- **THE PROBLEM**:
Quote the part of the text on NRAO's Central Development Laboratory that opens with the words containing "Radio is light, similar" and closes with "a digital chip.".

(SELECTED TEXT begins)

Nestled among the hills of the University of Virginia campus are a couple of nondescript buildings. They are home to NRAO’s Central Development Laboratory (CDL). The buildings are easy to overlook, just as it is easy to overlook the work done by CDL. We see photographs of the radio dishes at Atacama Large Millimeter/submillimeter Array (ALMA) and the Very Large Array (VLA) under a starry sky, and the beautifully rendered scientific images they produce. But between these two extremes is a complex set of processes that transform the faint radio signals of distant space into usable scientific data. Achieving that transformation effectively is one of CDLs most important jobs.
Radio is light, similar to the visible light we see all around us, but with much longer wavelengths. The wavelength of visible light is similar to the size of microscopic bacteria, while radio light has wavelengths ranging from millimeters to meters. Radio images can’t be captured on photographic film, or converted to an image by a simple digital camera. Instead, the signal must be amplified, filtered, and processed in multiple stages before its information can be stored on a digital chip.

(SELECTED TEXT ends)
(EXTRACTED RECORDS begins)

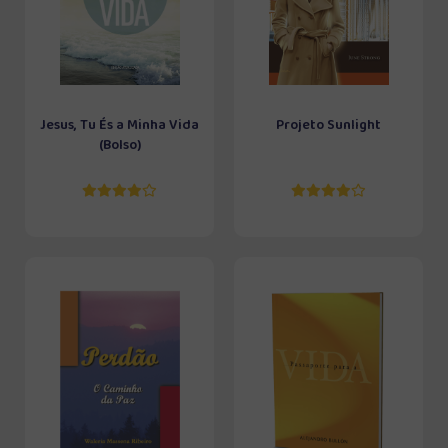
Jesus, Tu És a Minha Vida
Projeto Sunlight
(Bolso)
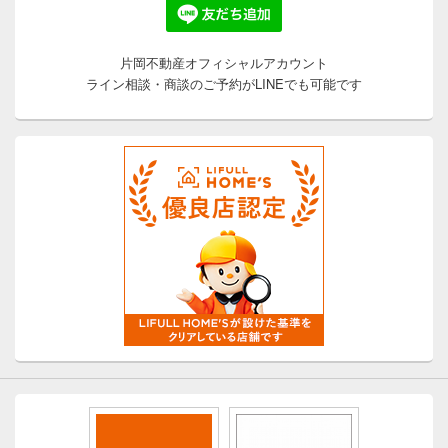
片岡不動産オフィシャルアカウント
ライン相談・商談のご予約がLINEでも可能です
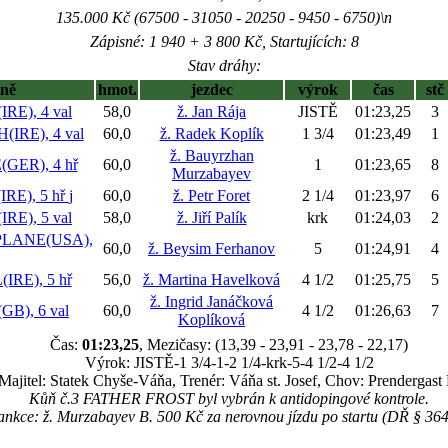
135.000 Kč (67500 - 31050 - 20250 - 9450 - 6750)\n
Zápisné: 1 940 + 3 800 Kč, Startujících: 8
Stav dráhy:
oně
hmot.
jezdec
výrok
čas
stč
RE), 4 val
58,0
ž. Jan Rája
JISTĚ
01:23,25
3
IRE), 4 val
60,0
ž. Radek Koplík
1 3/4
01:23,49
1
ž. Bauyrzhan
ER), 4 hř
60,0
1
01:23,65
8
Murzabayev
RE), 5 hř
j
60,0
ž. Petr Foret
2 1/4
01:23,97
6
E), 5 val
58,0
ž. Jiří Palík
krk
01:24,03
2
LANE(USA),
60,0
ž. Beysim Ferhanov
5
01:24,91
4
IRE), 5 hř
56,0
ž. Martina Havelková
4 1/2
01:25,75
5
ž. Ingrid Janáčková
B), 6 val
60,0
4 1/2
01:26,63
7
Koplíková
Čas:
01:23,25
, Mezičasy: (13,39 - 23,91 - 23,78 - 22,17)
Výrok: JISTĚ-1 3/4-1-2 1/4-krk-5-4 1/2-4 1/2
Majitel: Statek Chyše-Váňa, Trenér: Váňa st. Josef, Chov: Prendergast 
Kůň č.3 FATHER FROST byl vybrán k antidopingové kontrole.
ankce: ž. Murzabayev B. 500 Kč za nerovnou jízdu po startu (DŘ § 364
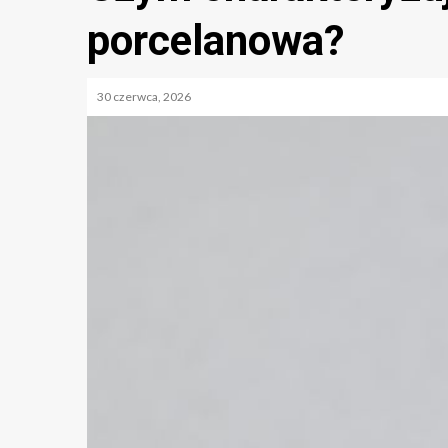
porcelanowa?
30 czerwca, 2026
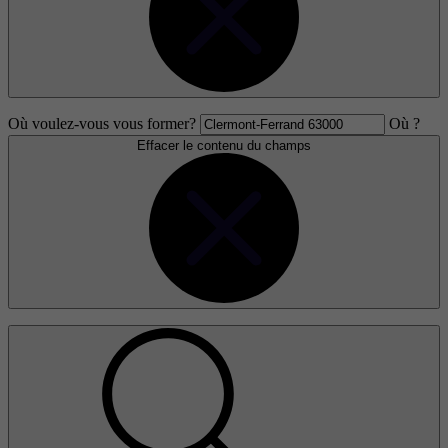
Où voulez-vous vous former?
Où ?
Effacer le contenu du champs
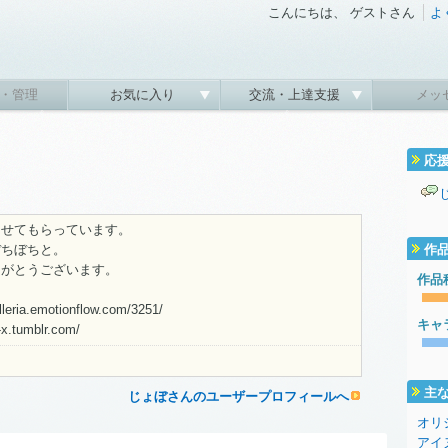
こんにちは、 ゲストさん
よ
・管理
お気に入り
交流・上達支援
メッ
応
ませてもらっています。
ぼちぼちと。
作
りがとうございます。
作品
leria.emotionflow.com/3251/
キャ
-x.tumblr.com/
主
じょぼさんのユーザープロフィールへ
オリ
アイ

(EXTRACTED RECORDS ends)

- **SOLVED PROBLEM**:
Radio is light, similar to the visible light we see all around us, but with much longer wavelengths. The wavelength of visible light is similar to the size of microscopic bacteria, while radio light has wavelengths ranging from millimeters to meters. Radio images can’t be captured on photographic film, or converted to an image by a simple digital camera. Instead, the signal must be amplified, filtered, and processed in multiple stages before its information can be stored on a digital chip.